Records follow. Copy every line with "Bärenkopf".

>>>

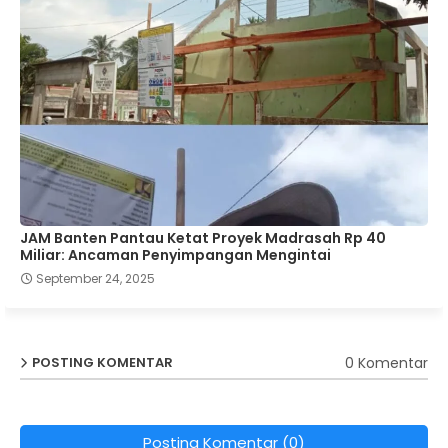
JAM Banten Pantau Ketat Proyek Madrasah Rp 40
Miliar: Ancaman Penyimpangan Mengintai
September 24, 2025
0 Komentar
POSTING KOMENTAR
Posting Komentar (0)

<<<
>>>

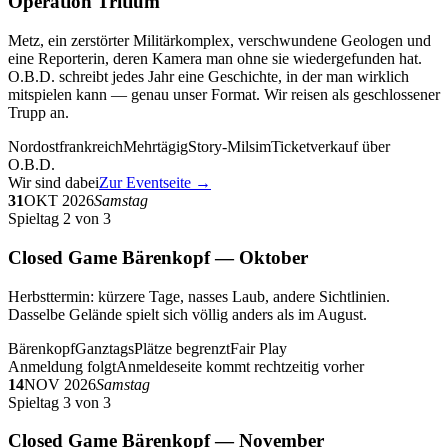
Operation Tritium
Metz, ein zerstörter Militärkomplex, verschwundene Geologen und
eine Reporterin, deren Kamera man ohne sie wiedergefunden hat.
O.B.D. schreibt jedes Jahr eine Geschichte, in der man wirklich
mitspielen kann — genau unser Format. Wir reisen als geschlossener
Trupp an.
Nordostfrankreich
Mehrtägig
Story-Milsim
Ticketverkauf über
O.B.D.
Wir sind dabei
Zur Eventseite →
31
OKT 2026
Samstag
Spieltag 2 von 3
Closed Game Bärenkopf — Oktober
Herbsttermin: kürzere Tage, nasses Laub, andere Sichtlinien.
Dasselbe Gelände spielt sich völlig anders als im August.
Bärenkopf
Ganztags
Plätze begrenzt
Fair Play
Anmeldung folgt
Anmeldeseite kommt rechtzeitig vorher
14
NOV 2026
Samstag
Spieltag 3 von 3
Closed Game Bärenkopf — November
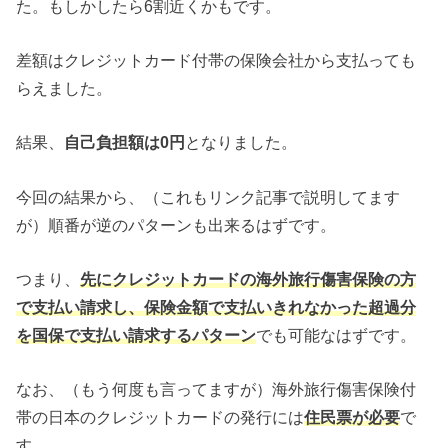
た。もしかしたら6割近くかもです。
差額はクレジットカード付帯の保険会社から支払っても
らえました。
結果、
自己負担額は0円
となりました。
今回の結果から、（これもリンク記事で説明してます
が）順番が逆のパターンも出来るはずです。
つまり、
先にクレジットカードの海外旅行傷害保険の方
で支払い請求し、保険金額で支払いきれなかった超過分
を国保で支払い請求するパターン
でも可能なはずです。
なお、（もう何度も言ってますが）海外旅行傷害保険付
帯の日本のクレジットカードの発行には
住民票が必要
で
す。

<<<

• Output of the exercise:
Closed Game Bärenkopf — Oktober
Bärenkopf
Closed Game Bärenkopf — November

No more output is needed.